Activity.
Bring together copies of the lines in the data below that contain the word "LIST".

(Provided information)

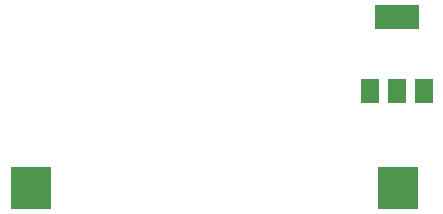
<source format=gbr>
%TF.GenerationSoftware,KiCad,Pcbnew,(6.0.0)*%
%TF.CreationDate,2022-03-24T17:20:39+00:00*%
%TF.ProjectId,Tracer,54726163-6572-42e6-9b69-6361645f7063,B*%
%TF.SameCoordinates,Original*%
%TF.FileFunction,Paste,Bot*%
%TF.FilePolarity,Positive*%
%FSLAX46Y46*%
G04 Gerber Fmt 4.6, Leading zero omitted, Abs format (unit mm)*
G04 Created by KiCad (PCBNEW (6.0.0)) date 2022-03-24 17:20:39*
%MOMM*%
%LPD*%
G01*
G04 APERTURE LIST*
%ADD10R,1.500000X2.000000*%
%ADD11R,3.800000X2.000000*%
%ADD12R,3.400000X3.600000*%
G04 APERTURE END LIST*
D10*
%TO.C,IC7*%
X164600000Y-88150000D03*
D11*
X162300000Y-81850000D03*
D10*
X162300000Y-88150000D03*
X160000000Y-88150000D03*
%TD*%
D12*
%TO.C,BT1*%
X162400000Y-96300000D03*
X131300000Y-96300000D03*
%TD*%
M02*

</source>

(End Provided information)

Exercise solution.
G04 APERTURE LIST*
G04 APERTURE END LIST*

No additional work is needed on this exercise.